**Work item**: What is needed here is an exact transcription of all the entries.
=== Listed records ===
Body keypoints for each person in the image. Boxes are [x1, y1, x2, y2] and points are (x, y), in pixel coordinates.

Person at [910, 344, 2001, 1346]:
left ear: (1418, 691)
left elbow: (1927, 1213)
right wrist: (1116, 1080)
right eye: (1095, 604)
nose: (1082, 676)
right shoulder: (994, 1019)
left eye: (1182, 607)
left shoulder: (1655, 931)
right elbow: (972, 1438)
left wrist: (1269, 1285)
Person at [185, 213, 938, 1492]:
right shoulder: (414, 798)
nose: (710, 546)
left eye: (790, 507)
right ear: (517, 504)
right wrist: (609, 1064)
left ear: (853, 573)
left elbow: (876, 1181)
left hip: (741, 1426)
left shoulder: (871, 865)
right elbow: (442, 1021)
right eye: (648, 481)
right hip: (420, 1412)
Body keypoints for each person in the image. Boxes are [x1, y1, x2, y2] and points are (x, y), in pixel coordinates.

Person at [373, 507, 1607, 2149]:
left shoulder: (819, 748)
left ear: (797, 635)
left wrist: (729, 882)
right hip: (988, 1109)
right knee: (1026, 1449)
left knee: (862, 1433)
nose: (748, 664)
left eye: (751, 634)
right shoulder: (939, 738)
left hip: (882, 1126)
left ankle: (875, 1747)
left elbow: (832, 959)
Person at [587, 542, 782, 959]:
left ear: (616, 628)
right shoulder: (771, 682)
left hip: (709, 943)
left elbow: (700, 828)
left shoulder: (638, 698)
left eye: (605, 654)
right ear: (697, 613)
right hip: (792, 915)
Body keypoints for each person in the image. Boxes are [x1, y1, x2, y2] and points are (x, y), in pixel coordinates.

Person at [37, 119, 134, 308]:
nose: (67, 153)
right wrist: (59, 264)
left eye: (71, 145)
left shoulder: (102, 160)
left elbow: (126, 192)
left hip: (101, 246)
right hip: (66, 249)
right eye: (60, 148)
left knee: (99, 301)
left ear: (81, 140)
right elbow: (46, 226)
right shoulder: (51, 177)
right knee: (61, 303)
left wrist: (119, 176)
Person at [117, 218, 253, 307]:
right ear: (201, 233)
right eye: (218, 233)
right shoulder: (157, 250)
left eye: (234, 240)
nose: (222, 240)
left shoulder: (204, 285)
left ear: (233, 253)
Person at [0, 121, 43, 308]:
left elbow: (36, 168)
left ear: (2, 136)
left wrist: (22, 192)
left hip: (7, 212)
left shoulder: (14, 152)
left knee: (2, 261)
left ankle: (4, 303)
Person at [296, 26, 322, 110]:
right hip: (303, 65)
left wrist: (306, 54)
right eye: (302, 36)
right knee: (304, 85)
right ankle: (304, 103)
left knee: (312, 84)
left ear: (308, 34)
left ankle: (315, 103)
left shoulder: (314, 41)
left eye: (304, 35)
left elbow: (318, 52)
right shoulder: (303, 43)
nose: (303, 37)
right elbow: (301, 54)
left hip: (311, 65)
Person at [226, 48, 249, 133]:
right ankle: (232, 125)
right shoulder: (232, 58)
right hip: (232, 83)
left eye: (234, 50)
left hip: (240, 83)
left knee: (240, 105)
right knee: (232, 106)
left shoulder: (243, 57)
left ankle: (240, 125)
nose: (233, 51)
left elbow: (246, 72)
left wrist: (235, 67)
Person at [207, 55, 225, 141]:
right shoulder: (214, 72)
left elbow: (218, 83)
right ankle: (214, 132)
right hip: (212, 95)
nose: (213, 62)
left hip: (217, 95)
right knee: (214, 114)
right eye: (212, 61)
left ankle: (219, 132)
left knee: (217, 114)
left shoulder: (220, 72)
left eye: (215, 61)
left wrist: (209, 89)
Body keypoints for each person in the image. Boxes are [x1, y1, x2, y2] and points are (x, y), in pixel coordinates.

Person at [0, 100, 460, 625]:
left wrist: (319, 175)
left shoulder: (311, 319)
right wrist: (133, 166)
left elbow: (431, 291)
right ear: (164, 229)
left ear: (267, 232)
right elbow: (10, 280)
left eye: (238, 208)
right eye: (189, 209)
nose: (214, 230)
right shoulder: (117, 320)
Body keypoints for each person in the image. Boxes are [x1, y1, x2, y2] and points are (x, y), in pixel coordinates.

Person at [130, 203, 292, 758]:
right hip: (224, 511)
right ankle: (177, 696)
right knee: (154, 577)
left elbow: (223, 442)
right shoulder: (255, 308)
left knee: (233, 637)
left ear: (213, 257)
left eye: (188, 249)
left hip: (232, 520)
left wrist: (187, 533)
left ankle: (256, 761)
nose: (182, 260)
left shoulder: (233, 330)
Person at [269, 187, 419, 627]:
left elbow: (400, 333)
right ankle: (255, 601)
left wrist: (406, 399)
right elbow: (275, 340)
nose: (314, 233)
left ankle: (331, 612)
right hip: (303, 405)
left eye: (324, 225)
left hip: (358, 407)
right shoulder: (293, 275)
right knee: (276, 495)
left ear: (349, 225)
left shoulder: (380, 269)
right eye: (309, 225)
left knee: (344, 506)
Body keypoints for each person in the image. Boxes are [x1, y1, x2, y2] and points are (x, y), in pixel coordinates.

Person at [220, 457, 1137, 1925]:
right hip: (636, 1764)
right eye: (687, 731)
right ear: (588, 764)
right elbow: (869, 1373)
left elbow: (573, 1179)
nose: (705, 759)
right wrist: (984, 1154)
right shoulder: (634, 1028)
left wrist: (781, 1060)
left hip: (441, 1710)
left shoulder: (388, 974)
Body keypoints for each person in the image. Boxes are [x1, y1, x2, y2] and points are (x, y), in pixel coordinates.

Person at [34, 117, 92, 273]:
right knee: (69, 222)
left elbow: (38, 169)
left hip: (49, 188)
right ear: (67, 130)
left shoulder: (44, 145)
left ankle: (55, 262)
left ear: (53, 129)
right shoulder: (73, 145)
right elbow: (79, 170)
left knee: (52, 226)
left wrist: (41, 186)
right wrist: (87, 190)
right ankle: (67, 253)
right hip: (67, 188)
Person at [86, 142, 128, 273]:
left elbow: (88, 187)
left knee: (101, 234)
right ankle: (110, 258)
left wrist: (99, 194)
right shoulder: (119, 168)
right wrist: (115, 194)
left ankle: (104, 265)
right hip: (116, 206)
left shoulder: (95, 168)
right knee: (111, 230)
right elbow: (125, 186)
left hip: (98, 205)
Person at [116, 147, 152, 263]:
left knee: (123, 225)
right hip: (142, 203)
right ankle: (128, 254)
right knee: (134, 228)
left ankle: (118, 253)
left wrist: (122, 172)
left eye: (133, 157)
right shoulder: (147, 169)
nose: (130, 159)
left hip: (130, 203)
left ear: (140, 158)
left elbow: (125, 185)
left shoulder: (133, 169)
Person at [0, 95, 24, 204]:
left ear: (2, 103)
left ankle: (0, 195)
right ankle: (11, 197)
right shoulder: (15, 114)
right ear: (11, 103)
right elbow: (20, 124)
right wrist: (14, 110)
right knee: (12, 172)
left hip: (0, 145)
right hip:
===
**Exercise solution**:
Body keypoints for each person in the image. Boxes are [x1, y1, x2, y2] and points are (x, y), in pixel coordinates.

Person at [910, 344, 2001, 1346]:
left ear: (1418, 691)
left elbow: (1927, 1213)
right wrist: (1116, 1080)
right eye: (1095, 604)
nose: (1082, 676)
right shoulder: (994, 1019)
left eye: (1182, 607)
left shoulder: (1655, 931)
right elbow: (972, 1438)
left wrist: (1269, 1285)
Person at [185, 213, 938, 1492]:
right shoulder: (414, 798)
nose: (710, 546)
left eye: (790, 507)
right ear: (517, 504)
right wrist: (609, 1064)
left ear: (853, 573)
left elbow: (876, 1181)
left hip: (741, 1426)
left shoulder: (871, 865)
right elbow: (442, 1021)
right eye: (648, 481)
right hip: (420, 1412)
Body keypoints for each person in the image. Boxes are [x1, y1, x2, y2] and points are (x, y), in pixel coordinates.

Person at [373, 507, 1607, 2149]:
left shoulder: (819, 748)
left ear: (797, 635)
left wrist: (729, 882)
right hip: (988, 1109)
right knee: (1026, 1449)
left knee: (862, 1433)
nose: (748, 664)
left eye: (751, 634)
right shoulder: (939, 738)
left hip: (882, 1126)
left ankle: (875, 1747)
left elbow: (832, 959)
Person at [587, 542, 782, 959]:
left ear: (616, 628)
right shoulder: (771, 682)
left hip: (709, 943)
left elbow: (700, 828)
left shoulder: (638, 698)
left eye: (605, 654)
right ear: (697, 613)
right hip: (792, 915)
Body keypoints for each person in the image. Boxes are [x1, y1, x2, y2] and points are (x, y), in pixel coordinates.

Person at [37, 119, 134, 308]:
nose: (67, 153)
right wrist: (59, 264)
left eye: (71, 145)
left shoulder: (102, 160)
left elbow: (126, 192)
left hip: (101, 246)
right hip: (66, 249)
right eye: (60, 148)
left knee: (99, 301)
left ear: (81, 140)
right elbow: (46, 226)
right shoulder: (51, 177)
right knee: (61, 303)
left wrist: (119, 176)
Person at [117, 218, 253, 307]:
right ear: (201, 233)
right eye: (218, 233)
right shoulder: (157, 250)
left eye: (234, 240)
nose: (222, 240)
left shoulder: (204, 285)
left ear: (233, 253)
Person at [0, 121, 43, 308]:
left elbow: (36, 168)
left ear: (2, 136)
left wrist: (22, 192)
left hip: (7, 212)
left shoulder: (14, 152)
left knee: (2, 261)
left ankle: (4, 303)
Person at [296, 26, 322, 110]:
right hip: (303, 65)
left wrist: (306, 54)
right eye: (302, 36)
right knee: (304, 85)
right ankle: (304, 103)
left knee: (312, 84)
left ear: (308, 34)
left ankle: (315, 103)
left shoulder: (314, 41)
left eye: (304, 35)
left elbow: (318, 52)
right shoulder: (303, 43)
nose: (303, 37)
right elbow: (301, 54)
left hip: (311, 65)
Person at [226, 48, 249, 133]:
right ankle: (232, 125)
right shoulder: (232, 58)
right hip: (232, 83)
left eye: (234, 50)
left hip: (240, 83)
left knee: (240, 105)
right knee: (232, 106)
left shoulder: (243, 57)
left ankle: (240, 125)
nose: (233, 51)
left elbow: (246, 72)
left wrist: (235, 67)
Person at [207, 55, 225, 141]:
right shoulder: (214, 72)
left elbow: (218, 83)
right ankle: (214, 132)
right hip: (212, 95)
nose: (213, 62)
left hip: (217, 95)
right knee: (214, 114)
right eye: (212, 61)
left ankle: (219, 132)
left knee: (217, 114)
left shoulder: (220, 72)
left eye: (215, 61)
left wrist: (209, 89)
Body keypoints for each person in the image. Boxes are [x1, y1, x2, y2] and points are (x, y), in pixel coordinates.

Person at [0, 100, 460, 625]:
left wrist: (319, 175)
left shoulder: (311, 319)
right wrist: (133, 166)
left elbow: (431, 291)
right ear: (164, 229)
left ear: (267, 232)
right elbow: (10, 280)
left eye: (238, 208)
right eye: (189, 209)
nose: (214, 230)
right shoulder: (117, 320)
Body keypoints for each person in the image. Boxes are [x1, y1, x2, y2] and points are (x, y), in pixel coordinates.

Person at [130, 203, 292, 758]:
right hip: (224, 511)
right ankle: (177, 696)
right knee: (154, 577)
left elbow: (223, 442)
right shoulder: (255, 308)
left knee: (233, 637)
left ear: (213, 257)
left eye: (188, 249)
left hip: (232, 520)
left wrist: (187, 533)
left ankle: (256, 761)
nose: (182, 260)
left shoulder: (233, 330)
Person at [269, 187, 419, 627]:
left elbow: (400, 333)
right ankle: (255, 601)
left wrist: (406, 399)
right elbow: (275, 340)
nose: (314, 233)
left ankle: (331, 612)
right hip: (303, 405)
left eye: (324, 225)
left hip: (358, 407)
right shoulder: (293, 275)
right knee: (276, 495)
left ear: (349, 225)
left shoulder: (380, 269)
right eye: (309, 225)
left knee: (344, 506)
Body keypoints for each person in the image. Boxes are [x1, y1, x2, y2] and points are (x, y), in pixel coordinates.

Person at [220, 457, 1137, 1925]:
right hip: (636, 1764)
right eye: (687, 731)
right ear: (588, 764)
right elbow: (869, 1373)
left elbow: (573, 1179)
nose: (705, 759)
right wrist: (984, 1154)
right shoulder: (634, 1028)
left wrist: (781, 1060)
left hip: (441, 1710)
left shoulder: (388, 974)
Body keypoints for each person in the image. Boxes are [x1, y1, x2, y2] and points are (x, y), in pixel coordinates.

Person at [34, 117, 92, 273]:
right knee: (69, 222)
left elbow: (38, 169)
left hip: (49, 188)
right ear: (67, 130)
left shoulder: (44, 145)
left ankle: (55, 262)
left ear: (53, 129)
right shoulder: (73, 145)
right elbow: (79, 170)
left knee: (52, 226)
left wrist: (41, 186)
right wrist: (87, 190)
right ankle: (67, 253)
right hip: (67, 188)
Person at [86, 142, 128, 273]:
left elbow: (88, 187)
left knee: (101, 234)
right ankle: (110, 258)
left wrist: (99, 194)
right shoulder: (119, 168)
right wrist: (115, 194)
left ankle: (104, 265)
right hip: (116, 206)
left shoulder: (95, 168)
right knee: (111, 230)
right elbow: (125, 186)
left hip: (98, 205)
Person at [116, 147, 152, 263]:
left knee: (123, 225)
right hip: (142, 203)
right ankle: (128, 254)
right knee: (134, 228)
left ankle: (118, 253)
left wrist: (122, 172)
left eye: (133, 157)
right shoulder: (147, 169)
nose: (130, 159)
left hip: (130, 203)
left ear: (140, 158)
left elbow: (125, 185)
left shoulder: (133, 169)
Person at [0, 95, 24, 204]:
left ear: (2, 103)
left ankle: (0, 195)
right ankle: (11, 197)
right shoulder: (15, 114)
right ear: (11, 103)
right elbow: (20, 124)
right wrist: (14, 110)
right knee: (12, 172)
left hip: (0, 145)
right hip:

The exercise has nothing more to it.